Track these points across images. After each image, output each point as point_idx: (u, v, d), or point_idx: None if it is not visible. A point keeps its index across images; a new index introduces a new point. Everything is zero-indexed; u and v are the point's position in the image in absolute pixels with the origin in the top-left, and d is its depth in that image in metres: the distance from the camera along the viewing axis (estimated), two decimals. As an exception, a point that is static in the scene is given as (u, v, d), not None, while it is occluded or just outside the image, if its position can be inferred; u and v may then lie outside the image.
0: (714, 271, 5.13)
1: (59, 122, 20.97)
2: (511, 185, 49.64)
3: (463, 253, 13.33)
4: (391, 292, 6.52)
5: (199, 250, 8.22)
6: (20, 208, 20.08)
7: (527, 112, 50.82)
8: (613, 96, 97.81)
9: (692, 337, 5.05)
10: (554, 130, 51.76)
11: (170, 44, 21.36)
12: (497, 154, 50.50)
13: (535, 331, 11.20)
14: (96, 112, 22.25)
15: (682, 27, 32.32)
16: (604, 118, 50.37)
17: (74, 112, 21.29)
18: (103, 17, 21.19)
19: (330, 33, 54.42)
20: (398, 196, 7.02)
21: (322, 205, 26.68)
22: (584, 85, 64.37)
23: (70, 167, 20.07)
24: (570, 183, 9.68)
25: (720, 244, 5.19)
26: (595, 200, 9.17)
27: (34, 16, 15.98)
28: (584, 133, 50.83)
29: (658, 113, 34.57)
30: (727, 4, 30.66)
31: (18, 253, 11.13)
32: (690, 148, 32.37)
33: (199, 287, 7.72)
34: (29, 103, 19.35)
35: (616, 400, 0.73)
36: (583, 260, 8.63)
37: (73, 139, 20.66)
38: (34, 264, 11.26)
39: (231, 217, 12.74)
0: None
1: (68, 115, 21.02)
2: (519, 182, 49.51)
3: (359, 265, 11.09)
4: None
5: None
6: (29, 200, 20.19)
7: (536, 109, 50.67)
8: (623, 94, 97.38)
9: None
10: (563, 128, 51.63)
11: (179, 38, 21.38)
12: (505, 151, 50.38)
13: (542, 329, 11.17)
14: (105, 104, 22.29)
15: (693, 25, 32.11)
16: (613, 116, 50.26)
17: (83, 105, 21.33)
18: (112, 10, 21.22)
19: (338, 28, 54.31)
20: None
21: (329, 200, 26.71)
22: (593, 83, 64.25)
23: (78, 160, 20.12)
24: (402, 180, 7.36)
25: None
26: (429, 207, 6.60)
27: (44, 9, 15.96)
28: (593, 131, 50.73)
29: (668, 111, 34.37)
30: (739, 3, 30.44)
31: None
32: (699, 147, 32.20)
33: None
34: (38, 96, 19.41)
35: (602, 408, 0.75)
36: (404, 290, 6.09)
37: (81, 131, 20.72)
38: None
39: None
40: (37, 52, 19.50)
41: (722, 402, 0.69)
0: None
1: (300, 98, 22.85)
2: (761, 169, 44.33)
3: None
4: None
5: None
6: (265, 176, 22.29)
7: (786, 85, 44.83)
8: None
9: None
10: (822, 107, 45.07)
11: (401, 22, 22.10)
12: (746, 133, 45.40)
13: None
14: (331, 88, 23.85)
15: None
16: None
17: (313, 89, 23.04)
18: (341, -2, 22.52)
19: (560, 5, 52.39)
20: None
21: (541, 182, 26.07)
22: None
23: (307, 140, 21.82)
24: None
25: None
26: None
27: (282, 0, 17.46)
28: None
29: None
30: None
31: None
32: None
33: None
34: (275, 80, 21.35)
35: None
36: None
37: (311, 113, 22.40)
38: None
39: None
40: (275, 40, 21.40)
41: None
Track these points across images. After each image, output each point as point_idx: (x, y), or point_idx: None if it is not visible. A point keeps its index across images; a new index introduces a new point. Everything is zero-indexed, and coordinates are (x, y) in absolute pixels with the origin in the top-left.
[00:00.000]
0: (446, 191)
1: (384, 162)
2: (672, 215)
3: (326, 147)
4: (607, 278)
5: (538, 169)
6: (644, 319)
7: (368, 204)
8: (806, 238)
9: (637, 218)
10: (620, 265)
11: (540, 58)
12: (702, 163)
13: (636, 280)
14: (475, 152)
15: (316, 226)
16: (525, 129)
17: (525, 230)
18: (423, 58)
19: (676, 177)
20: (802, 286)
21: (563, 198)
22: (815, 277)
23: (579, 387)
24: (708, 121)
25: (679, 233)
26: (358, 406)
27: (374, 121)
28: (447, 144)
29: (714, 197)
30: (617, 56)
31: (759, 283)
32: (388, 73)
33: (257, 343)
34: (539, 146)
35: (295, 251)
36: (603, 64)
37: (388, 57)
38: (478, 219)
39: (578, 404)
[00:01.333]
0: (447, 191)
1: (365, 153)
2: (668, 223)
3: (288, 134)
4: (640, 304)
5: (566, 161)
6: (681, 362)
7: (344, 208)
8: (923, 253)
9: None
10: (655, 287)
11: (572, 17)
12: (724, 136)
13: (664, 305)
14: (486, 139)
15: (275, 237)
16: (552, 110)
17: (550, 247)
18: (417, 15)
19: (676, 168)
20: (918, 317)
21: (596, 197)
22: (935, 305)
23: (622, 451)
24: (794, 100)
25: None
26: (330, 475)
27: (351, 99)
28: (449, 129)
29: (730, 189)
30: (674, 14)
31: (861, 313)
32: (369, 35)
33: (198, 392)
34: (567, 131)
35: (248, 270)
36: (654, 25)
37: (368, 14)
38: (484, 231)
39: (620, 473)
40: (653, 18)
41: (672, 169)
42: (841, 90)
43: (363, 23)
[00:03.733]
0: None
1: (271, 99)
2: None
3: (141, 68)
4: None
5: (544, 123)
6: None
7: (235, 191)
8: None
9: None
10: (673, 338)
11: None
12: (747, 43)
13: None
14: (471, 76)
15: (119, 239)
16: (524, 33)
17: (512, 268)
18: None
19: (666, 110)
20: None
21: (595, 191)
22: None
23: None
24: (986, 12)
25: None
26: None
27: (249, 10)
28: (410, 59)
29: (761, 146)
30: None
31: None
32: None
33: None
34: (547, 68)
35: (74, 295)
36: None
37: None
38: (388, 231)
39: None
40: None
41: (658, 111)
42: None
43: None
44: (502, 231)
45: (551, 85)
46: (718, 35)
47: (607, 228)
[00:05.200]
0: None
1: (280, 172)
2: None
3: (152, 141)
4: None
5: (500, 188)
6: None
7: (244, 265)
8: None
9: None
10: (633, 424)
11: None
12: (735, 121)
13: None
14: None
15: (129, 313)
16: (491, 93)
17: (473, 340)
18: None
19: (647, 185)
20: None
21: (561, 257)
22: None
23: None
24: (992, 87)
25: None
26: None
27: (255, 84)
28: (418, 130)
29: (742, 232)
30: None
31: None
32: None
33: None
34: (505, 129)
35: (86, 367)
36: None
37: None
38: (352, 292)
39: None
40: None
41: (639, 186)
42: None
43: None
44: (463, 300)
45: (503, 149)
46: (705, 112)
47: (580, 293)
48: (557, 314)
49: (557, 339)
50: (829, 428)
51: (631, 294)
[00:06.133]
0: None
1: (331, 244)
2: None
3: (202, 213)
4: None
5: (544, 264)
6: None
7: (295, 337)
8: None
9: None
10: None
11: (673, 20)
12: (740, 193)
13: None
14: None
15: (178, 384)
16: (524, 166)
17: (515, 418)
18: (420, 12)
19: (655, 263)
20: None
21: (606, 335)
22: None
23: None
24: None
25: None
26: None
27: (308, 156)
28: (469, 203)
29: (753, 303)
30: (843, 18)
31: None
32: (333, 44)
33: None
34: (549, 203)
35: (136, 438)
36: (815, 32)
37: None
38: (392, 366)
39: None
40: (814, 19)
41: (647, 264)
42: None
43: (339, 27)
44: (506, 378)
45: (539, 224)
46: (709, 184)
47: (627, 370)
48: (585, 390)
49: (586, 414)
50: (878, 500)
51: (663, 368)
========================================
> [Task goal]:
All of the data must be returned exactly.

> [Solution to the problem]:
Track these points across images. After each image, output each point as point_idx: (u, v, d), or point_idx: None if it is not visible. A point keeps its index across images; a new index introduces a new point. Everything is zero-indexed; u and v are the point's position in the image in absolute pixels with the origin in the top-left, and d is its depth in that image in metres: the distance from the camera along the viewing axis (estimated), two decimals. As an exception, a point that is static in the scene is given as (u, v, d), not None, while it is occluded or just outside the image, if its position can be inferred; u and v may then lie outside the image.
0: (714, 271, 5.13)
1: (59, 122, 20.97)
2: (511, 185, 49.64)
3: (463, 253, 13.33)
4: (391, 292, 6.52)
5: (199, 250, 8.22)
6: (20, 208, 20.08)
7: (527, 112, 50.82)
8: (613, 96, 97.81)
9: (692, 337, 5.05)
10: (554, 130, 51.76)
11: (170, 44, 21.36)
12: (497, 154, 50.50)
13: (535, 331, 11.20)
14: (96, 112, 22.25)
15: (682, 27, 32.32)
16: (604, 118, 50.37)
17: (74, 112, 21.29)
18: (103, 17, 21.19)
19: (330, 33, 54.42)
20: (398, 196, 7.02)
21: (322, 205, 26.68)
22: (584, 85, 64.37)
23: (70, 167, 20.07)
24: (570, 183, 9.68)
25: (720, 244, 5.19)
26: (595, 200, 9.17)
27: (34, 16, 15.98)
28: (584, 133, 50.83)
29: (658, 113, 34.57)
30: (727, 4, 30.66)
31: (18, 253, 11.13)
32: (690, 148, 32.37)
33: (199, 287, 7.72)
34: (29, 103, 19.35)
35: (616, 400, 0.73)
36: (583, 260, 8.63)
37: (73, 139, 20.66)
38: (34, 264, 11.26)
39: (231, 217, 12.74)
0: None
1: (68, 115, 21.02)
2: (519, 182, 49.51)
3: (359, 265, 11.09)
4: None
5: None
6: (29, 200, 20.19)
7: (536, 109, 50.67)
8: (623, 94, 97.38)
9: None
10: (563, 128, 51.63)
11: (179, 38, 21.38)
12: (505, 151, 50.38)
13: (542, 329, 11.17)
14: (105, 104, 22.29)
15: (693, 25, 32.11)
16: (613, 116, 50.26)
17: (83, 105, 21.33)
18: (112, 10, 21.22)
19: (338, 28, 54.31)
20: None
21: (329, 200, 26.71)
22: (593, 83, 64.25)
23: (78, 160, 20.12)
24: (402, 180, 7.36)
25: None
26: (429, 207, 6.60)
27: (44, 9, 15.96)
28: (593, 131, 50.73)
29: (668, 111, 34.37)
30: (739, 3, 30.44)
31: None
32: (699, 147, 32.20)
33: None
34: (38, 96, 19.41)
35: (602, 408, 0.75)
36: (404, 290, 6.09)
37: (81, 131, 20.72)
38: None
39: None
40: (37, 52, 19.50)
41: (722, 402, 0.69)
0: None
1: (300, 98, 22.85)
2: (761, 169, 44.33)
3: None
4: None
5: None
6: (265, 176, 22.29)
7: (786, 85, 44.83)
8: None
9: None
10: (822, 107, 45.07)
11: (401, 22, 22.10)
12: (746, 133, 45.40)
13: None
14: (331, 88, 23.85)
15: None
16: None
17: (313, 89, 23.04)
18: (341, -2, 22.52)
19: (560, 5, 52.39)
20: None
21: (541, 182, 26.07)
22: None
23: (307, 140, 21.82)
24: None
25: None
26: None
27: (282, 0, 17.46)
28: None
29: None
30: None
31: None
32: None
33: None
34: (275, 80, 21.35)
35: None
36: None
37: (311, 113, 22.40)
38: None
39: None
40: (275, 40, 21.40)
41: None
Track these points across images. After each image, output each point as point_idx: (x, y), or point_idx: None if it is not visible. A point keeps its index across images; a new index introduces a new point. Everything is zero-indexed, and coordinates are (x, y) in absolute pixels with the origin in the top-left.
[00:00.000]
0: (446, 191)
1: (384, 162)
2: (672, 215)
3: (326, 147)
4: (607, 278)
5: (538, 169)
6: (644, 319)
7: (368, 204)
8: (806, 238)
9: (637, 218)
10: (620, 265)
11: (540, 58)
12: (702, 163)
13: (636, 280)
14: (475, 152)
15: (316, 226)
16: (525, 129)
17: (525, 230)
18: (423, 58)
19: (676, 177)
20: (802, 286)
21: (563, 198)
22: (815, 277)
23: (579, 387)
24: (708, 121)
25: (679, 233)
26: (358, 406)
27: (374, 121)
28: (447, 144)
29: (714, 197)
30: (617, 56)
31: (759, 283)
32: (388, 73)
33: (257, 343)
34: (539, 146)
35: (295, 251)
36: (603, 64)
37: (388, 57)
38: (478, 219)
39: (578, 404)
[00:01.333]
0: (447, 191)
1: (365, 153)
2: (668, 223)
3: (288, 134)
4: (640, 304)
5: (566, 161)
6: (681, 362)
7: (344, 208)
8: (923, 253)
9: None
10: (655, 287)
11: (572, 17)
12: (724, 136)
13: (664, 305)
14: (486, 139)
15: (275, 237)
16: (552, 110)
17: (550, 247)
18: (417, 15)
19: (676, 168)
20: (918, 317)
21: (596, 197)
22: (935, 305)
23: (622, 451)
24: (794, 100)
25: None
26: (330, 475)
27: (351, 99)
28: (449, 129)
29: (730, 189)
30: (674, 14)
31: (861, 313)
32: (369, 35)
33: (198, 392)
34: (567, 131)
35: (248, 270)
36: (654, 25)
37: (368, 14)
38: (484, 231)
39: (620, 473)
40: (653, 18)
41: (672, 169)
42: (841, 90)
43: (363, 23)
[00:03.733]
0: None
1: (271, 99)
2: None
3: (141, 68)
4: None
5: (544, 123)
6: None
7: (235, 191)
8: None
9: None
10: (673, 338)
11: None
12: (747, 43)
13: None
14: (471, 76)
15: (119, 239)
16: (524, 33)
17: (512, 268)
18: None
19: (666, 110)
20: None
21: (595, 191)
22: None
23: None
24: (986, 12)
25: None
26: None
27: (249, 10)
28: (410, 59)
29: (761, 146)
30: None
31: None
32: None
33: None
34: (547, 68)
35: (74, 295)
36: None
37: None
38: (388, 231)
39: None
40: None
41: (658, 111)
42: None
43: None
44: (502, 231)
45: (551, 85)
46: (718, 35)
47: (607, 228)
[00:05.200]
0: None
1: (280, 172)
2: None
3: (152, 141)
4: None
5: (500, 188)
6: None
7: (244, 265)
8: None
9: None
10: (633, 424)
11: None
12: (735, 121)
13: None
14: None
15: (129, 313)
16: (491, 93)
17: (473, 340)
18: None
19: (647, 185)
20: None
21: (561, 257)
22: None
23: None
24: (992, 87)
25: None
26: None
27: (255, 84)
28: (418, 130)
29: (742, 232)
30: None
31: None
32: None
33: None
34: (505, 129)
35: (86, 367)
36: None
37: None
38: (352, 292)
39: None
40: None
41: (639, 186)
42: None
43: None
44: (463, 300)
45: (503, 149)
46: (705, 112)
47: (580, 293)
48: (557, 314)
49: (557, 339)
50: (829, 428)
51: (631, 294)
[00:06.133]
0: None
1: (331, 244)
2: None
3: (202, 213)
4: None
5: (544, 264)
6: None
7: (295, 337)
8: None
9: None
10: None
11: (673, 20)
12: (740, 193)
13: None
14: None
15: (178, 384)
16: (524, 166)
17: (515, 418)
18: (420, 12)
19: (655, 263)
20: None
21: (606, 335)
22: None
23: None
24: None
25: None
26: None
27: (308, 156)
28: (469, 203)
29: (753, 303)
30: (843, 18)
31: None
32: (333, 44)
33: None
34: (549, 203)
35: (136, 438)
36: (815, 32)
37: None
38: (392, 366)
39: None
40: (814, 19)
41: (647, 264)
42: None
43: (339, 27)
44: (506, 378)
45: (539, 224)
46: (709, 184)
47: (627, 370)
48: (585, 390)
49: (586, 414)
50: (878, 500)
51: (663, 368)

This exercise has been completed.